In [3]:
import pandas as pd
import os

from sklearn import metrics

In [8]:
MODEL_NAMES = ["bert-base-multilingual-uncased-sentiment", 
               "distilbert-base-multilingual-cased-sentiments-student",
               "FinancialBERT-Sentiment-Analysis",
               "twitter-roberta-base-sentiment-latest",
               "twitter-roberta-base-sentiment"
               ]

def load_predictions(model_name):
    true_values = pd.read_csv(os.path.join("model_testing_results", "submit_" + model_name + ".csv"), index_col = 0)
    predicted_values = pd.read_csv(os.path.join("model_testing_results", "validation_set_" + model_name + ".csv"), index_col=0, names=['Id','Prediction'])
    predicted_values[predicted_values['Prediction']==0] = -1
    return true_values, predicted_values

def calculate_metrics(true, pred):
    accuracy = metrics.accuracy_score(true.values, pred.values)
    f1 = metrics.f1_score(true.values, pred.values)
    return f1, accuracy

In [9]:
for model in MODEL_NAMES:
    true, pred = load_predictions(model)
    f1, accuracy = calculate_metrics(true, pred)

    print(f"Model: {model},\n \t F1 score : {round(f1,4)},\n \t accuracy : {round(accuracy,4)}")

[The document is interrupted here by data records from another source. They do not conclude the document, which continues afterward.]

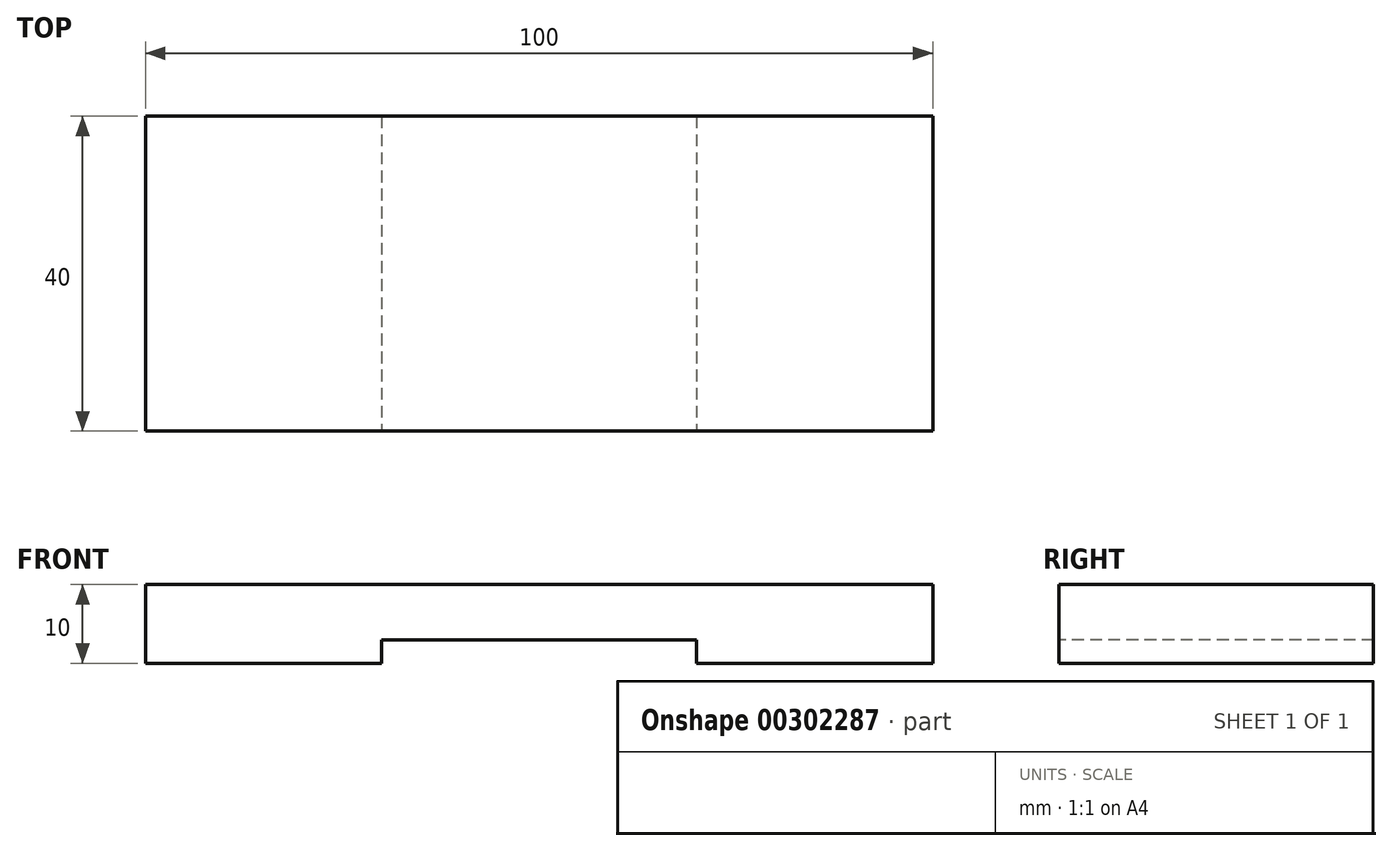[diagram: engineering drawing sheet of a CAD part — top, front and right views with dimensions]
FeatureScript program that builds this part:
annotation { "Feature Type Name" : "Feature", "Feature Type Description" : "" }
export const myFeature = defineFeature(function(context is Context, id is Id, definition is map)
    precondition{}
    {
        {
            var Q0;
            Q0=qCreatedBy(makeId("Top.planeOp"),FACE);
            var sketch = newSketch(context, id + "F0", { "sketchPlane" : qUnion([Q0])});
            skLineSegment(sketch, "E0.bottom", {"start": v(0, 0) * mm, "end": v(-100, 0) * mm});
            skLineSegment(sketch, "E0.top", {"start": v(0, 40) * mm, "end": v(-100, 40) * mm});
            skLineSegment(sketch, "E0.left", {"start": v(0, 0) * mm, "end": v(0, 40) * mm});
            skLineSegment(sketch, "E0.right", {"start": v(-100, 0) * mm, "end": v(-100, 40) * mm});
            skSolve(sketch);
        }
        {
            var Q0;
            Q0=makeQuery(id+"F0.imprint","IMPRINT",FACE,{"disambiguationData":[TD([[makeQuery(id+"F0.imprint","IMPRINT",EDGE,{"derivedFrom":sQuery(id+"F0.wireOp",EDGE,"E0.bottom")}),-1.0]])]});
            extrude(context, id + "F1", {"entities" : qUnion([Q0]), "depth" : 10 * mm});
        }
        {
            var Q0;
            Q0=makeQuery(id+"F1.opExtrude","SWEPT_FACE",FACE,{"disambiguationData":[OSD([sQuery(id+"F0.wireOp",EDGE,"E0.bottom")])]});
            var sketch = newSketch(context, id + "F2", { "sketchPlane" : qUnion([Q0])});
            skLineSegment(sketch, "E1", {"start": v(-70, 0) * mm, "end": v(-70, 35) * mm});
            skArc(sketch, "E2", {"start": v(-70, 35) * mm, "mid": v(-50, 55) * mm, "end": v(-30, 35) * mm});
            skLineSegment(sketch, "E3", {"start": v(-30, 35) * mm, "end": v(-30, 0) * mm});
            skLineSegment(sketch, "E4", {"start": v(-70, 0) * mm, "end": v(-30, 0) * mm});
            skSolve(sketch);
        }
        {
            var Q0;
            {var subQ0=sQuery(id+"F2.wireOp",EDGE,"E2");Q0=makeQuery(id+"F2.imprint","IMPRINT",FACE,{"disambiguationData":[TD([[makeQuery(id+"F2.imprint","IMPRINT",EDGE,{"derivedFrom":subQ0}),-1.0]])]});}
            var Q1;
            {var subQ0=sQuery(id+"F2.wireOp",EDGE,"E1");var subQ1=sQuery(id+"F0.wireOp",EDGE,"E0.bottom");var subQ2=makeQuery(id+"F1.opExtrude","CAP_EDGE",EDGE,{"disambiguationData":[OSD([subQ1])],"isStart":true});var subQ3=makeQuery(id+"F2.imprint","INTERSECT",VERTEX,{"derivedFrom":[subQ2,subQ0]});Q1=makeQuery(id+"F2.imprint","IMPRINT",FACE,{"disambiguationData":[TD([[makeQuery(id+"F2.imprint","IMPRINT",EDGE,{"disambiguationData":[TD([[subQ3,-1.0]])],"derivedFrom":subQ0}),-1.0]])]});}
            extrude(context, id + "F3", {"entities" : qUnion([Q0, Q1]), "operationType" : NewBodyOperationType.ADD, "oppositeDirection" : true, "depth" : 10 * mm});
        }
        {
            var Q0;
            Q0=makeQuery(id+"F3.boolean.opBoolean","MERGE",FACE,{"derivedFrom":[makeQuery(id+"F1.opExtrude","SWEPT_FACE",FACE,{"disambiguationData":[OSD([sQuery(id+"F0.wireOp",EDGE,"E0.bottom")])]}),makeQuery(id+"F3.opExtrude","CAP_FACE",FACE,{"disambiguationData":[OSD([sQuery(id+"F2.wireOp",EDGE,"E1"),sQuery(id+"F2.wireOp",EDGE,"E2"),sQuery(id+"F2.wireOp",EDGE,"E3"),sQuery(id+"F2.wireOp",EDGE,"E4")])],"isStart":true})]});
            var sketch = newSketch(context, id + "F4", { "sketchPlane" : qUnion([Q0])});
            skLineSegment(sketch, "E5.bottom", {"start": v(-70, 0) * mm, "end": v(-30, 0) * mm});
            skLineSegment(sketch, "E5.top", {"start": v(-70, 3) * mm, "end": v(-30, 3) * mm});
            skLineSegment(sketch, "E5.left", {"start": v(-70, 0) * mm, "end": v(-70, 3) * mm});
            skLineSegment(sketch, "E5.right", {"start": v(-30, 0) * mm, "end": v(-30, 3) * mm});
            skSolve(sketch);
        }
        {
            var Q0;
            Q0=makeQuery(id+"F4.imprint","IMPRINT",FACE,{"disambiguationData":[TD([[makeQuery(id+"F4.imprint","IMPRINT",EDGE,{"derivedFrom":sQuery(id+"F4.wireOp",EDGE,"E5.bottom")}),-1.0]])]});
            extrude(context, id + "F5", {"entities" : qUnion([Q0]), "operationType" : NewBodyOperationType.REMOVE, "endBound" : BoundingType.THROUGH_ALL, "oppositeDirection" : true, "depth" : 25 * mm});
        }
        {
            var Q0;
            Q0=makeQuery(id+"F3.boolean.opBoolean","MERGE",FACE,{"derivedFrom":[makeQuery(id+"F1.opExtrude","SWEPT_FACE",FACE,{"disambiguationData":[OSD([sQuery(id+"F0.wireOp",EDGE,"E0.bottom")])]}),makeQuery(id+"F3.opExtrude","CAP_FACE",FACE,{"disambiguationData":[OSD([sQuery(id+"F2.wireOp",EDGE,"E1"),sQuery(id+"F2.wireOp",EDGE,"E2"),sQuery(id+"F2.wireOp",EDGE,"E3"),sQuery(id+"F2.wireOp",EDGE,"E4")])],"isStart":true})]});
            var sketch = newSketch(context, id + "F6", { "sketchPlane" : qUnion([Q0])});
            skCircle(sketch, "E6", {"center": v(-50, 35) * mm, "radius": 2.25 * mm});
            skSolve(sketch);
        }
        {
            var Q0;
            Q0 = qSketchRegion(id + "F6", true);
            extrude(context, id + "F7", {"entities" : qUnion([Q0]), "operationType" : NewBodyOperationType.REMOVE, "endBound" : BoundingType.THROUGH_ALL, "oppositeDirection" : true, "depth" : 25 * mm});
        }
    });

Model: bert-base-multilingual-uncased-sentiment,
 	 F1 score : 0.8264,
 	 accuracy : 0.8277
Model: distilbert-base-multilingual-cased-sentiments-student,
 	 F1 score : 0.8254,
 	 accuracy : 0.8267
Model: FinancialBERT-Sentiment-Analysis,
 	 F1 score : 0.817,
 	 accuracy : 0.821
Model: twitter-roberta-base-sentiment-latest,
 	 F1 score : 0.8687,
 	 accuracy : 0.8694
Model: twitter-roberta-base-sentiment,
 	 F1 score : 0.8582,
 	 accuracy : 0.8612